Just as the Representative from Texas did last year, Barton again posed questions to Google regarding the protection of consumer information. The approval of Google’s purchase of ad network DoubleClick magnified the concerns about Google having control of an overwhelming amount of details about people and the ways they use the Internet.
(An aside to Rep. Barton: your House website’s latest news is dated December 18, 2007. You might want to get a summer intern to update that at least to 2008.)
Barton’s latest request to Google and its CEO, Eric Schmidt, said, “It is critical that Google’s and DoubleClick’s policies and procedures for handling this information be transparent, and that every effort is made to protect consumers’ data.” Reuters noted Barton’s latest concerns.
He also asked if people would be allowed to opt-out of data collection by Google and DoubleClick, and how Google planned to merge DoubleClick’s data with existing consumer information already held in Google’s servers.

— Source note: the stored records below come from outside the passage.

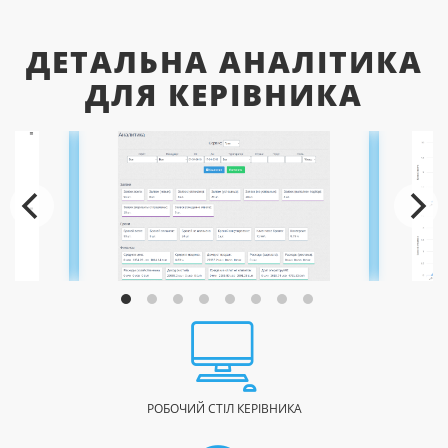
ДЕТАЛЬНА АНАЛІТИКА
ДЛЯ КЕРІВНИКА
РОБОЧИЙ СТІЛ КЕРІВНИКА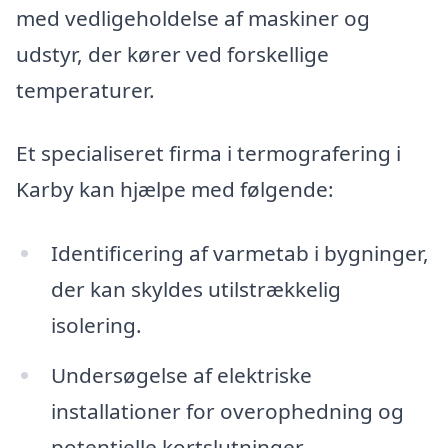
med vedligeholdelse af maskiner og
udstyr, der kører ved forskellige
temperaturer.
Et specialiseret firma i termografering i
Karby kan hjælpe med følgende:
Identificering af varmetab i bygninger,
der kan skyldes utilstrækkelig
isolering.
Undersøgelse af elektriske
installationer for overophedning og
potentielle kortslutninger.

Google’s Adam Kovacevich told Reuters: “We have had a constructive ongoing dialogue with Rep. Barton’s staff about our privacy practices, and while the integration of DoubleClick into Google is still underway, we will of course respond to his questions.”
During the acquisition process, Scott Cleland testified in September about the astonishing reach Google stood to gain in consumer information with the DoubleClick acquisition.
“If a business wants its content to succeed on the Internet, it would have no choice but to use the Google-DoubleClick-YouTube online advertising platform,” said Cleland in September 2007. “No real competitive choice.”